## Data extracted from a collection
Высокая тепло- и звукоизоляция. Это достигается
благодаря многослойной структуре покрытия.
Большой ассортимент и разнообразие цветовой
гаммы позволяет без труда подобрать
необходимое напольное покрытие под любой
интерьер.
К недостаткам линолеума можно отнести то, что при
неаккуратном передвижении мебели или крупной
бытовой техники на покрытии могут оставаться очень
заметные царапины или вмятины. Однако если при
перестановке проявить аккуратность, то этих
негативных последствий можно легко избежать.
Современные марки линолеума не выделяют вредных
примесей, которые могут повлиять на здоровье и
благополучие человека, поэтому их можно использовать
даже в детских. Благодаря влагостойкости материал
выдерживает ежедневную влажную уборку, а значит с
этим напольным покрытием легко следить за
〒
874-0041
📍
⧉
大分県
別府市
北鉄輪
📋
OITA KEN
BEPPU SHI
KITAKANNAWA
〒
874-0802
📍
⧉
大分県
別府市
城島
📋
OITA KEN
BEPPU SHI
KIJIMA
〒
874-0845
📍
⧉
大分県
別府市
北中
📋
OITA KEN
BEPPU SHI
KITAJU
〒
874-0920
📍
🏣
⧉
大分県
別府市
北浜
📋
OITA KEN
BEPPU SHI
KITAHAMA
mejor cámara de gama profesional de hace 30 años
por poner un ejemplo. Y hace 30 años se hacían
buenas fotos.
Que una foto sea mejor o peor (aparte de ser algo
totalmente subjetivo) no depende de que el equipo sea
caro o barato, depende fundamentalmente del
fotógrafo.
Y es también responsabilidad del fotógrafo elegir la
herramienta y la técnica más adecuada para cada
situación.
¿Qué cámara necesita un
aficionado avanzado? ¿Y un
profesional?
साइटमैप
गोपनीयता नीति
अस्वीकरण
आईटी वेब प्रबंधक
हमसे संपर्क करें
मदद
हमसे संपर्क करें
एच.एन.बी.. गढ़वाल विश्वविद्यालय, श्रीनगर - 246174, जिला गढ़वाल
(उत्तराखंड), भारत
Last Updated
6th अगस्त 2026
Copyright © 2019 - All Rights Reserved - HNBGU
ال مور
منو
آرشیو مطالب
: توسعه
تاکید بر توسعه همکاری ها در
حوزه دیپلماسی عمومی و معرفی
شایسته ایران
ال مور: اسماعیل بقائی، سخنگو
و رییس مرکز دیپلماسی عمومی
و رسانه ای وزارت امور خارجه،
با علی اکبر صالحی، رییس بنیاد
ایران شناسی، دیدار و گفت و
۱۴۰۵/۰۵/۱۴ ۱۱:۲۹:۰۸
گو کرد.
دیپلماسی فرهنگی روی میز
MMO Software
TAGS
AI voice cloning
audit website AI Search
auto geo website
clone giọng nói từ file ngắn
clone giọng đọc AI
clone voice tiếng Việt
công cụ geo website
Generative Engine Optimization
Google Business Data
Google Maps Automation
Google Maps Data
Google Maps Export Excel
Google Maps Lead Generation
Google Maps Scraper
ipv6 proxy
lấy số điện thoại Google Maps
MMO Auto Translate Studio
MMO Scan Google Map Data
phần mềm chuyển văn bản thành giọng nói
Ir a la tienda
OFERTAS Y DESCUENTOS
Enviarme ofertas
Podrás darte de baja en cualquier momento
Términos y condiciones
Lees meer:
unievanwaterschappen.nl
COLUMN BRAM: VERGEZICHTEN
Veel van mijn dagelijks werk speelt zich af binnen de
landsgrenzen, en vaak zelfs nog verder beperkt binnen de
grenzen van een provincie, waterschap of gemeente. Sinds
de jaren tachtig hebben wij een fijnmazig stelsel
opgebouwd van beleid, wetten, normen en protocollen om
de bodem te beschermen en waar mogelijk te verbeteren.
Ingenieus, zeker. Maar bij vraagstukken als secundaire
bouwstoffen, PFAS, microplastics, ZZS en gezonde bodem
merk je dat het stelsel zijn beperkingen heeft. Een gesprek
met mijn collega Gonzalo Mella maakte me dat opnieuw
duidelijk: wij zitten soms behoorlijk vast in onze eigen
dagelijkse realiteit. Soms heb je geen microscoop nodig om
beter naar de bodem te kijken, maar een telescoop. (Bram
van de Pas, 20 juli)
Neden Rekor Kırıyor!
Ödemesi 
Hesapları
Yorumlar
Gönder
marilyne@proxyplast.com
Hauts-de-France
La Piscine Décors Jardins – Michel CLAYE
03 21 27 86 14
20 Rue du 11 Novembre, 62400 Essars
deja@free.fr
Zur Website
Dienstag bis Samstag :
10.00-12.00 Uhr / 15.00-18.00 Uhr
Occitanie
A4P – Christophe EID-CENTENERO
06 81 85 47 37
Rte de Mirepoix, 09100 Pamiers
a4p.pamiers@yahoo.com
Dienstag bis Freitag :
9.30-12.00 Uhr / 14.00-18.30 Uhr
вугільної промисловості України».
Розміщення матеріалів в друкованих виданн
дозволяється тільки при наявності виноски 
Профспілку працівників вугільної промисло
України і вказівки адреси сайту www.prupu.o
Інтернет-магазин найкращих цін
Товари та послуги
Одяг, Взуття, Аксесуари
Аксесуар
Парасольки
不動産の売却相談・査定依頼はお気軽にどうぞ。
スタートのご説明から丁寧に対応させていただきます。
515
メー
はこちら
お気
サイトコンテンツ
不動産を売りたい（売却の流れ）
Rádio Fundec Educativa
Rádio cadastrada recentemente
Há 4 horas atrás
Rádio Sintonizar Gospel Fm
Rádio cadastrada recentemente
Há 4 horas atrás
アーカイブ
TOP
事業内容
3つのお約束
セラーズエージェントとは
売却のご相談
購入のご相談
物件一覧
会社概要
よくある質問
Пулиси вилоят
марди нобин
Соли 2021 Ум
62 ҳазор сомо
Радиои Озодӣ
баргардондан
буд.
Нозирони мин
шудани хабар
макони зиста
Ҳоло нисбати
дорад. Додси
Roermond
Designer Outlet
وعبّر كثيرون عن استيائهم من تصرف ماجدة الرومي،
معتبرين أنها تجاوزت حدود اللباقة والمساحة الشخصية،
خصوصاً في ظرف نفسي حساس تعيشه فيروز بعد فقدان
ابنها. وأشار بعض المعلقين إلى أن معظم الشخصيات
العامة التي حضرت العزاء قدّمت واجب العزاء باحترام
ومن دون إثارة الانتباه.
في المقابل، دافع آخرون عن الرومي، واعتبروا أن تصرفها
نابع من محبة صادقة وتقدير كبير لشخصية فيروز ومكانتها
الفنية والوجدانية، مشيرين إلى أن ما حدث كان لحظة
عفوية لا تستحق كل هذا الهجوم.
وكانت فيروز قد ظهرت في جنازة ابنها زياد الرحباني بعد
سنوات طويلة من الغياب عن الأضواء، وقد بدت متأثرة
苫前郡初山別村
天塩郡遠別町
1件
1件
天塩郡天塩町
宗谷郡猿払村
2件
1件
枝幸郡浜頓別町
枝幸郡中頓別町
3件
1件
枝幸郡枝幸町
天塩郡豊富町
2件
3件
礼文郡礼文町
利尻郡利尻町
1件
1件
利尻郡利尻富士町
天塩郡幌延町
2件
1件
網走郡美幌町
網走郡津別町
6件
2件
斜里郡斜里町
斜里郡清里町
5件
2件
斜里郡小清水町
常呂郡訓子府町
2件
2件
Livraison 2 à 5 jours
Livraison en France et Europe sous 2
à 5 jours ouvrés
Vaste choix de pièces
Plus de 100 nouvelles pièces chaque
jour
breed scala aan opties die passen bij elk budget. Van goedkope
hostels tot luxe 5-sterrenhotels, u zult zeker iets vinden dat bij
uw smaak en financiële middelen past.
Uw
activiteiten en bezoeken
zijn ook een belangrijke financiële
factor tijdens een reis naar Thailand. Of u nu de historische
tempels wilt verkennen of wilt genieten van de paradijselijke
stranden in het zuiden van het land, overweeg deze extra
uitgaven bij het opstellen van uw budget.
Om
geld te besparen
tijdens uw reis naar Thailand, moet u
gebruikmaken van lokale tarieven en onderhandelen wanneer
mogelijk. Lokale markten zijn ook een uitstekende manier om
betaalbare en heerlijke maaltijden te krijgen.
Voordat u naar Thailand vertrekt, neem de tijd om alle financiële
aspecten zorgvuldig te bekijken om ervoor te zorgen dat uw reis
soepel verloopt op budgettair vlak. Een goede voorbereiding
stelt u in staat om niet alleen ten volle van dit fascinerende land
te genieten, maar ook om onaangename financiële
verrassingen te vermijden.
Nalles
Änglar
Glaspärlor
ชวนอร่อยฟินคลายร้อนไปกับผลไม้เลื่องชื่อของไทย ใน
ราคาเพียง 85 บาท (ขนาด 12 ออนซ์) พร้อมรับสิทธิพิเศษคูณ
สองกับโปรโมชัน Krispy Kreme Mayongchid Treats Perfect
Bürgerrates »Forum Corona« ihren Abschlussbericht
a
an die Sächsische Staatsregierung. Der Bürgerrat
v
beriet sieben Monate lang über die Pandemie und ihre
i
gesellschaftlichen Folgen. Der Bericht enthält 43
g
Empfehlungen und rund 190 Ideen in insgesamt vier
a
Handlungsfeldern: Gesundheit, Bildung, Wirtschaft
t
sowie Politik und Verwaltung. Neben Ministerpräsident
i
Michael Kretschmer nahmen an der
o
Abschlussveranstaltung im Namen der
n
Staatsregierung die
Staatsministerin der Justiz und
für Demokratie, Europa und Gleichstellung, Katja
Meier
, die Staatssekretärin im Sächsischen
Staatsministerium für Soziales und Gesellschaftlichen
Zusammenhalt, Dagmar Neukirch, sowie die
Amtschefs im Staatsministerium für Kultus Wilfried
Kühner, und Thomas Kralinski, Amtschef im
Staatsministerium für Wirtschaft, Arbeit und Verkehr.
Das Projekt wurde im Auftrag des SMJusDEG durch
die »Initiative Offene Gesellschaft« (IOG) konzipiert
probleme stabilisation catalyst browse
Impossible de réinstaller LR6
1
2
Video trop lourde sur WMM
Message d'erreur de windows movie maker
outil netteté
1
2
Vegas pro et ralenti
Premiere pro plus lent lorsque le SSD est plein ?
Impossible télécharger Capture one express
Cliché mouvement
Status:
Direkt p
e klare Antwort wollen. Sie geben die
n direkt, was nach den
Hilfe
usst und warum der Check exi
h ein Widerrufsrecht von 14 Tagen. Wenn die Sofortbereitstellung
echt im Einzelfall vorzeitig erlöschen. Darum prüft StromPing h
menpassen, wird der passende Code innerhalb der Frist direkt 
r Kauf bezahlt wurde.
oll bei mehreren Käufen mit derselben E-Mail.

## What is required
In the entries above, the lines from the one bearing "profesional?" up to and including the one bearing "COLUMN BRAM: VERGEZICHTEN" should be transcribed exactly; no other line is wanted.

## Answer section
profesional?
साइटमैप
गोपनीयता नीति
अस्वीकरण
आईटी वेब प्रबंधक
हमसे संपर्क करें
मदद
हमसे संपर्क करें
एच.एन.बी.. गढ़वाल विश्वविद्यालय, श्रीनगर - 246174, जिला गढ़वाल
(उत्तराखंड), भारत
Last Updated
6th अगस्त 2026
Copyright © 2019 - All Rights Reserved - HNBGU
ال مور
منو
آرشیو مطالب
: توسعه
تاکید بر توسعه همکاری ها در
حوزه دیپلماسی عمومی و معرفی
شایسته ایران
ال مور: اسماعیل بقائی، سخنگو
و رییس مرکز دیپلماسی عمومی
و رسانه ای وزارت امور خارجه،
با علی اکبر صالحی، رییس بنیاد
ایران شناسی، دیدار و گفت و
۱۴۰۵/۰۵/۱۴ ۱۱:۲۹:۰۸
گو کرد.
دیپلماسی فرهنگی روی میز
MMO Software
TAGS
AI voice cloning
audit website AI Search
auto geo website
clone giọng nói từ file ngắn
clone giọng đọc AI
clone voice tiếng Việt
công cụ geo website
Generative Engine Optimization
Google Business Data
Google Maps Automation
Google Maps Data
Google Maps Export Excel
Google Maps Lead Generation
Google Maps Scraper
ipv6 proxy
lấy số điện thoại Google Maps
MMO Auto Translate Studio
MMO Scan Google Map Data
phần mềm chuyển văn bản thành giọng nói
Ir a la tienda
OFERTAS Y DESCUENTOS
Enviarme ofertas
Podrás darte de baja en cualquier momento
Términos y condiciones
Lees meer:
unievanwaterschappen.nl
COLUMN BRAM: VERGEZICHTEN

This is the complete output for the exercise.